Sebuah survei Arecent berjudul “The Situation in Northeast Asia and South Koreans’ Perception” mencoba mengungkap sikap rakyat Korea Selatan jika saja Jepang dan Korea Utara terlibat perang..
Dari survei itu didapat hanya 15,1% warga Korea Selatan yang akan mendukung Tokyo sementara 45% memilih untuk mendukung Korea Utara. Padahal seperti diketahui Korea Utara dan Korea Selatan secara teknis masih terlibat perang sejak 1950. Perang hanya diakhiri dengan perjanjian gencatan senjata, bukan perjanjian abadi.
“Di bawah situasi hipotetis yang agak ekstrem di mana perang pecah antara Korea Utara dan Jepang, 45,5 persen akan memilih untuk membantu Korea Utara, dan 15,1 persen Jepang,” demikian hasil survei itu sebagaimana dikutip The Japan Times Jumat 8 November 2019. Sementara sekitar 39,4 persen menjawab tidak tahu.
Survei yang dilakukan oleh peneliti Lee Sang Sin disajikan Rabu 5 November 2019di di Peace Forum ke-11 yang digelar Korea Institute for National Unification.
Dalam survei ini Lee mewawancarai 1.000 peserta secara pribadi dalam tiga fase – dari 5 hingga 25 April tahun lalu; dari 5 hingga 25 April tahun ini; dan dari 17 September hingga 8 Oktober tahun ini
Penelitian menemukan bahwa tanggapan dari seluruh spektrum politik mendukung gagasan untuk mendukung Korea Utara jika negara itu berperang dengan Jepang. Hampir 53 persen dari mereka yang mengidentifikasikan diri dengan pendukung Partai Demokrat Presiden memilih mendukung Pyongyang. Sedangkan 43 persen dari mereka yang mendukung oposisi Partai Liberty Korea mengambil sikap sama. Sebanyak 41 persen dari mereka yang tidak memiliki afiliasi partai pun juga memilih untuk mendukung Korea Utara.

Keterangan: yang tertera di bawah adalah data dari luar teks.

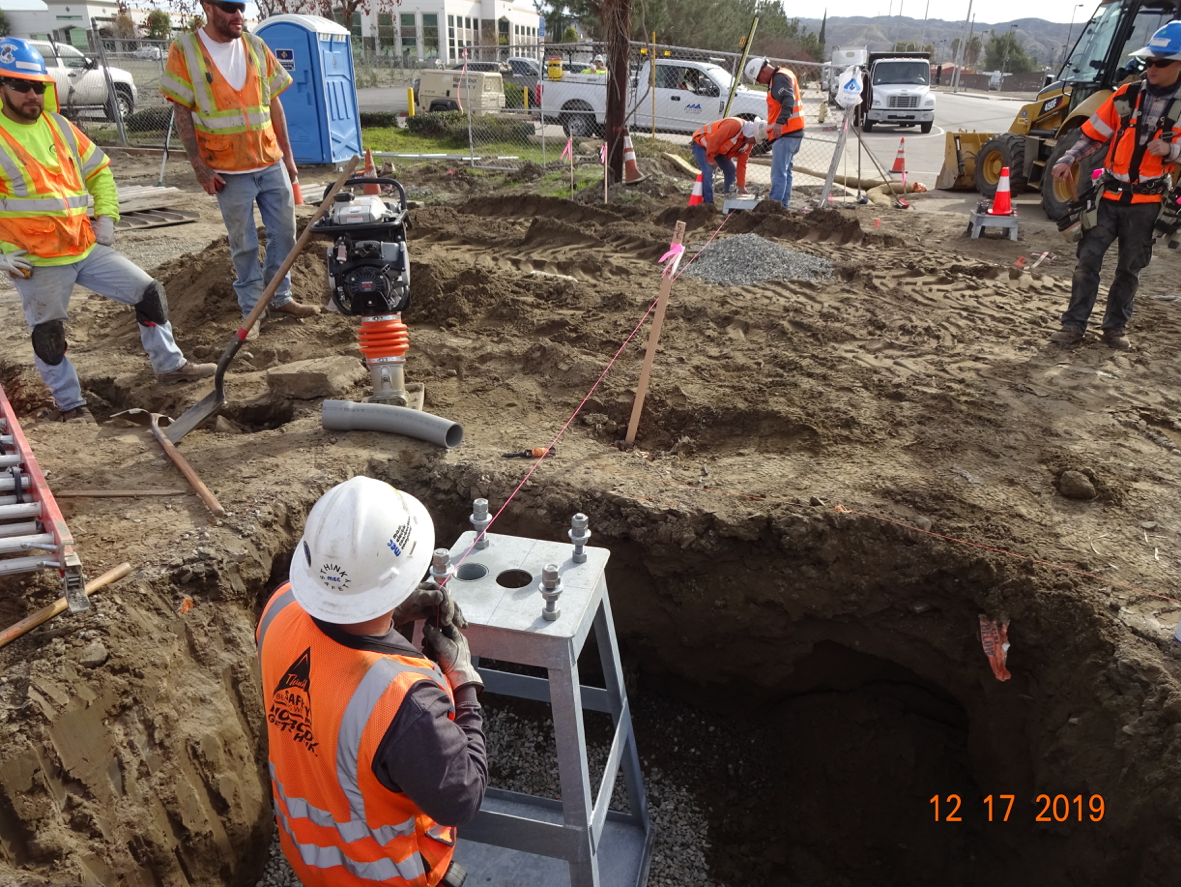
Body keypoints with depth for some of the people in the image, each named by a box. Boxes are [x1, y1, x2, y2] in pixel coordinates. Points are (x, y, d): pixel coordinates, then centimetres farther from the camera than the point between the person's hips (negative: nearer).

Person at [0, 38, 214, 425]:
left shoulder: (59, 126, 8)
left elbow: (99, 170, 20)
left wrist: (106, 216, 7)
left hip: (87, 247, 5)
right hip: (35, 261, -5)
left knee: (149, 292, 4)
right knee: (48, 335, -2)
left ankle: (169, 364, 19)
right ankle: (70, 405, 17)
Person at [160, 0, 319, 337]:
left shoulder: (256, 47, 7)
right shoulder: (184, 50, -5)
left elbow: (274, 103, 11)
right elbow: (182, 113, -6)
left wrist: (287, 153, 9)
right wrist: (199, 166, -10)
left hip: (271, 162, 4)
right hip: (229, 170, -4)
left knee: (284, 233, 9)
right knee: (244, 244, 3)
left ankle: (281, 297, 24)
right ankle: (251, 310, 15)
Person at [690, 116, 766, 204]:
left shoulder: (749, 142, -5)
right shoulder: (734, 125, -33)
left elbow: (742, 164, -2)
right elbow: (713, 140, -34)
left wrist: (741, 186, -6)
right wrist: (710, 159, -23)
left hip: (719, 149, 9)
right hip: (701, 144, -9)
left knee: (730, 171, 4)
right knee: (708, 172, -23)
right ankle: (708, 204, -20)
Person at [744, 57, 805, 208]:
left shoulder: (779, 78, -11)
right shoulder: (783, 76, 21)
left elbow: (788, 100, -27)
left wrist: (780, 122, -39)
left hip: (785, 133, -11)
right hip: (792, 133, 11)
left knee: (778, 173, -14)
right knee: (785, 172, 13)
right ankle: (783, 205, 18)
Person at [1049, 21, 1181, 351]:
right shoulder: (1127, 95, 1)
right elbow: (1094, 134, 6)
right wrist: (1068, 160, -7)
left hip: (1146, 202, -1)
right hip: (1110, 195, 1)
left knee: (1130, 267, 8)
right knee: (1088, 259, -3)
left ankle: (1116, 326, 18)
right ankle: (1074, 324, 2)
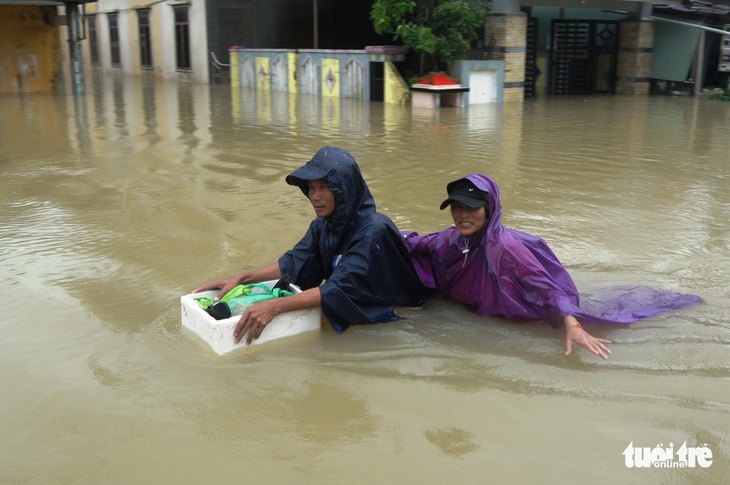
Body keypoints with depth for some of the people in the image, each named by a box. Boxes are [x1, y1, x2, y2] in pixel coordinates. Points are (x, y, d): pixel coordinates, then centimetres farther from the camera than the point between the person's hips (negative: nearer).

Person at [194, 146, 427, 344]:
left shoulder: (373, 230, -29)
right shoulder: (323, 225, -5)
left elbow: (340, 288, -36)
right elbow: (293, 262, -3)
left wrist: (275, 306, -44)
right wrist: (241, 278, -16)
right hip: (347, 312, 7)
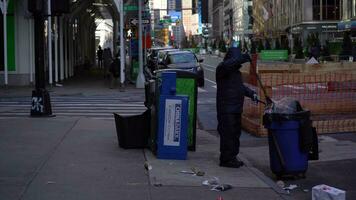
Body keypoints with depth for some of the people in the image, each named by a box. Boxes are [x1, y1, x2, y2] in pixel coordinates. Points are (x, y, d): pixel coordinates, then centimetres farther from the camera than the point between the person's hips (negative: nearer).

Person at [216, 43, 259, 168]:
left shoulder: (236, 71, 19)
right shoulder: (222, 68, -9)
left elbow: (241, 86, 27)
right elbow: (226, 65, -34)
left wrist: (251, 93, 12)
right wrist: (241, 59, -40)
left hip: (236, 108, 9)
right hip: (226, 109, -9)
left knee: (236, 133, 14)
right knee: (227, 133, -8)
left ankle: (232, 157, 24)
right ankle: (226, 159, -2)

Survei juga menemukan bahwa lebih dari sepertiga memandang Jepang sebagai ancaman militer masa depan bagi Korea Selatan, sementara 61 persen memandangnya sebagai ancaman saat ini.
Lee mengatakan hasil itu tidak mengejutkan, mencatat jajak pendapat serupa yang telah dilakukan sejak 2007 menemukan bahwa lebih banyak orang Korea Selatan mendukung tim sepak bola nasional Korea Utara dibandingkan dengan Amerika.

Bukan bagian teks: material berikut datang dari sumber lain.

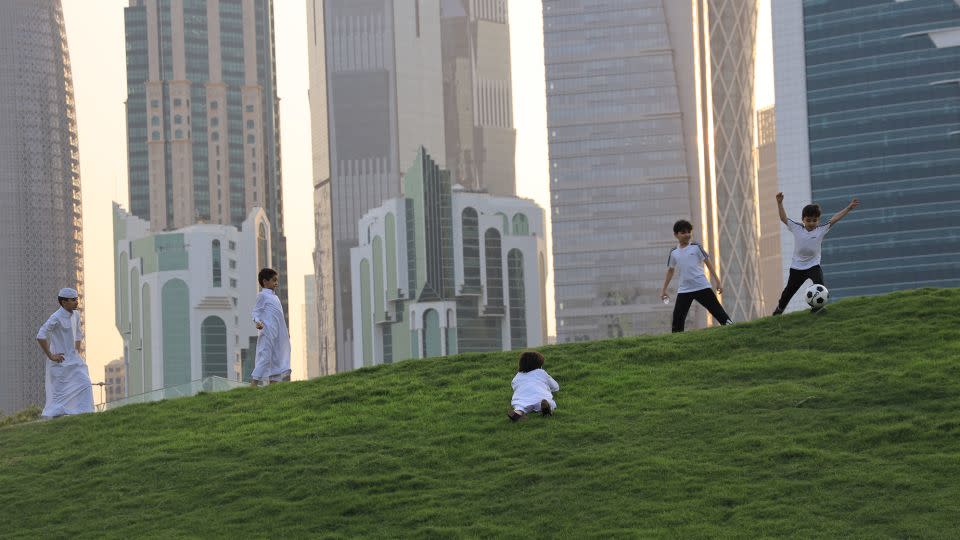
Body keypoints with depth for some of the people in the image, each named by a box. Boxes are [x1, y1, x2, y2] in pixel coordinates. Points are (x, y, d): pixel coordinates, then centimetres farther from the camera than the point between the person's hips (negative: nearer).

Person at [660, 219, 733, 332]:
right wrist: (663, 289, 19)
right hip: (684, 289, 3)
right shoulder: (674, 252, 9)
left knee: (718, 311, -5)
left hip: (702, 287, -3)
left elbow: (708, 263, 3)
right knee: (677, 319, -4)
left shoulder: (696, 247, 1)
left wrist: (718, 282, -1)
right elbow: (670, 271, 21)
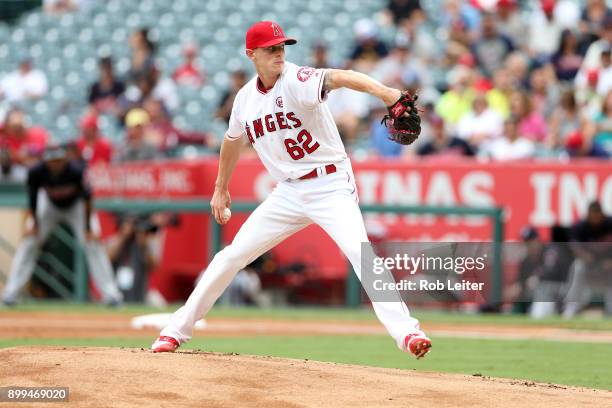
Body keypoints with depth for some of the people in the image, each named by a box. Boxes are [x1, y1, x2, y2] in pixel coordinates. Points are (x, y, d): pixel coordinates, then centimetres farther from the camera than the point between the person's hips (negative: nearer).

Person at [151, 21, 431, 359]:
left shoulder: (296, 81, -17)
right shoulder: (245, 98, 3)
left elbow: (338, 78, -38)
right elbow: (233, 141, 24)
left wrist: (382, 91, -57)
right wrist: (221, 189, 32)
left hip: (331, 186, -5)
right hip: (289, 191, 5)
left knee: (359, 251, -26)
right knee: (233, 255, 5)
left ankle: (405, 332, -28)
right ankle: (177, 330, 16)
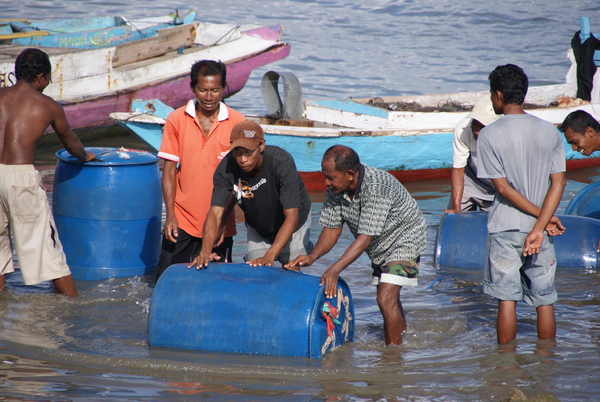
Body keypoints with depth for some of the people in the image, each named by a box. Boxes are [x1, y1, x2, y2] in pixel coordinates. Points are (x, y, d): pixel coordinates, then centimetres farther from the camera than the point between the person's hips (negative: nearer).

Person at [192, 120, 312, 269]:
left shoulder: (282, 163, -36)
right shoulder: (226, 168, -27)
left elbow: (291, 217, -37)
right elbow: (216, 213, -29)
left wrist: (269, 257, -47)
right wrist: (206, 248, -48)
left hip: (291, 227, -2)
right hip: (257, 228, 3)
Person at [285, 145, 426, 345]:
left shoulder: (376, 188, -36)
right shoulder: (335, 189, -15)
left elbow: (365, 237, -38)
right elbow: (332, 228, -9)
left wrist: (334, 270, -44)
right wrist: (312, 257, -26)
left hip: (404, 239, -8)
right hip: (380, 246, 8)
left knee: (386, 299, -18)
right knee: (389, 300, 17)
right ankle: (402, 341, 36)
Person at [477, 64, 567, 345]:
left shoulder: (489, 135, -9)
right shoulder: (550, 132, 1)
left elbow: (503, 187, -11)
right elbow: (558, 182, -6)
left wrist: (542, 217, -6)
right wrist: (539, 227, -12)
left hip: (505, 228, -3)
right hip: (539, 228, 3)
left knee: (507, 300, 5)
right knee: (545, 301, 10)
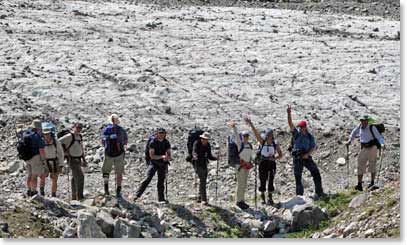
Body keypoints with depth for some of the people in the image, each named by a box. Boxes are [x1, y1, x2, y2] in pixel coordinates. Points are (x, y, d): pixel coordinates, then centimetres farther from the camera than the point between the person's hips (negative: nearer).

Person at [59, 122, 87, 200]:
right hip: (72, 159, -9)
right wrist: (65, 151, -12)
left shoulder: (80, 136, 11)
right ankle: (79, 196, -16)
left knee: (75, 177, 15)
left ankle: (74, 196, 23)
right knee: (80, 176, -16)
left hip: (78, 159, 9)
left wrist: (84, 159, 19)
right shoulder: (70, 136, -15)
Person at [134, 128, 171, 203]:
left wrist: (167, 158, -17)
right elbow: (152, 156, -12)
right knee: (148, 178, -14)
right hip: (154, 163, -3)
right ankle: (137, 195, -15)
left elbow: (169, 155, 7)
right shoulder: (153, 143, -7)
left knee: (161, 181, 7)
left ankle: (161, 198, 15)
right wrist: (162, 156, -22)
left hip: (163, 164, 3)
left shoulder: (166, 143, 5)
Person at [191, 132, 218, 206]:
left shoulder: (208, 145, 5)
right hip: (198, 163, -7)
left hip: (204, 164, 7)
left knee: (203, 181, 10)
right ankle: (203, 199, -19)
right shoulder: (197, 143, -12)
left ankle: (200, 198, 22)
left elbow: (209, 156, 8)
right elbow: (194, 152, -27)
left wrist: (216, 158, -9)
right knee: (202, 180, -16)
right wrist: (195, 156, -49)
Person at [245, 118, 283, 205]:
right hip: (263, 163, 0)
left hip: (271, 163, 0)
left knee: (270, 181, -3)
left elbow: (280, 155, 6)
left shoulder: (275, 144, -1)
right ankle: (262, 198, 21)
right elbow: (256, 132, -13)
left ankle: (270, 198, 5)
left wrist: (274, 157, -15)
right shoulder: (262, 141, -3)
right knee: (262, 181, 6)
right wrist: (250, 124, -25)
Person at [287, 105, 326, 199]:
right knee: (298, 177, 3)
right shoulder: (296, 133, 2)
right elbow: (290, 124, -11)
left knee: (316, 173, -5)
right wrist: (289, 113, -25)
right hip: (297, 158, -1)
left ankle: (319, 192, 3)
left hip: (306, 157, 1)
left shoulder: (310, 137, 5)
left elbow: (313, 147, 0)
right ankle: (299, 195, 11)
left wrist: (308, 154, -19)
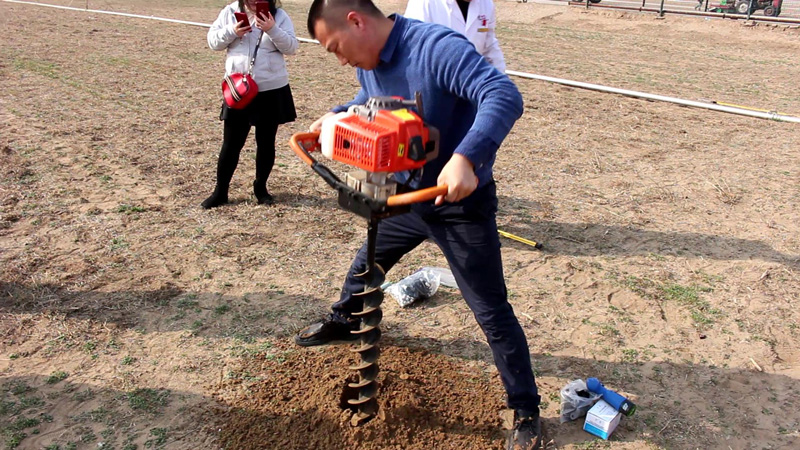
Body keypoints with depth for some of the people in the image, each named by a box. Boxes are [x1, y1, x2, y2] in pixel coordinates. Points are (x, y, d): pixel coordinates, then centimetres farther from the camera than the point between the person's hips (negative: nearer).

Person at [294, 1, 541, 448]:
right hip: (404, 195, 8)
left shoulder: (439, 48, -28)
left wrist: (465, 158, -53)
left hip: (462, 201, -8)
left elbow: (505, 97, -39)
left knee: (492, 313, 0)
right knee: (365, 264, 27)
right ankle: (344, 321, 58)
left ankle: (527, 411, 16)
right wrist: (335, 118, 4)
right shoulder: (369, 63, -2)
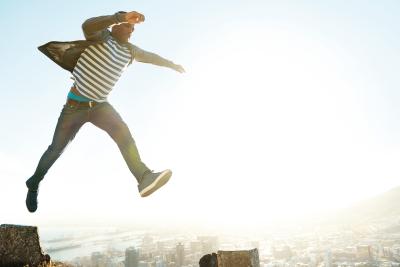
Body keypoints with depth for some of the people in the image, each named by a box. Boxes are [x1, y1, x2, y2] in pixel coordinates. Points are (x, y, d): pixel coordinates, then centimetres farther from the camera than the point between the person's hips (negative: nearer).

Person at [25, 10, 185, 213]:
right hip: (75, 104, -4)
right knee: (56, 149, 5)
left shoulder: (129, 50, 7)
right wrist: (122, 17, -47)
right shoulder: (101, 36, -11)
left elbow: (150, 56, 25)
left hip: (100, 105, 4)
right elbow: (87, 25, -35)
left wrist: (172, 65, 38)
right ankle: (34, 183, 32)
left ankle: (144, 177, -41)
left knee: (123, 132, -25)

“Bagi orang Korea Selatan, Korea Utara seperti pengacau dalam keluarga, seekor domba hitam,” kata Lee kepada The Japan Times. “Kami membenci Korea Utara, tetapi pada saat yang sama, kami tidak ingin melihat Korea Utara dipukuli oleh negara lain.”
“Demikian pula, setiap kali Korea Selatan memiliki sengketa teritorial tentang Dokdo dengan Jepang, Korea Utara memihak Korea Selatan,” katanya.
Hubungan antara kedua negara tetangga Asia itu telah merosot ke titik terendahnya dalam beberapa tahun setelah keputusan Mahkamah Agung Korea Selatan tahun lalu memerintahkan perusahaan-perusahaan Jepang memberikan kompensasi kepada para pekerja paksa selama pemerintahan kolonial Jepang tahun 1910-1945. Jepang mengatakan bahwa klaim tersebut diselesaikan berdasarkan perjanjian 1965.
Ketegangan bilateral meningkat ketika Jepang memberlakukan kontrol ekspor yang lebih ketat pada beberapa bahan utama yang dibutuhkan oleh industri teknologi Korea Selatan pada bulan Juli dan menjatuhkan negara itu dari daftar mitra dagang tepercaya pada bulan berikutnya. Korea Selatan membalas dengan mengeluarkan Jepang dari daftar putih mitra dagangnya.
Pertengkaran meluas ke front keamanan yang membuat Amerika Serikat sebagai sekutu kedua negara khawatir.
Seoul berencana untuk mengakhiri pakta berbagi intelijen militer dengan Tokyo, sebuah langkah yang akan memengaruhi kerja sama keamanan trilateral dengan Washington ketika Korea Utara terus membangun program nuklir dan misilnya dan ketika kekuatan militer China yang terus tumbuh.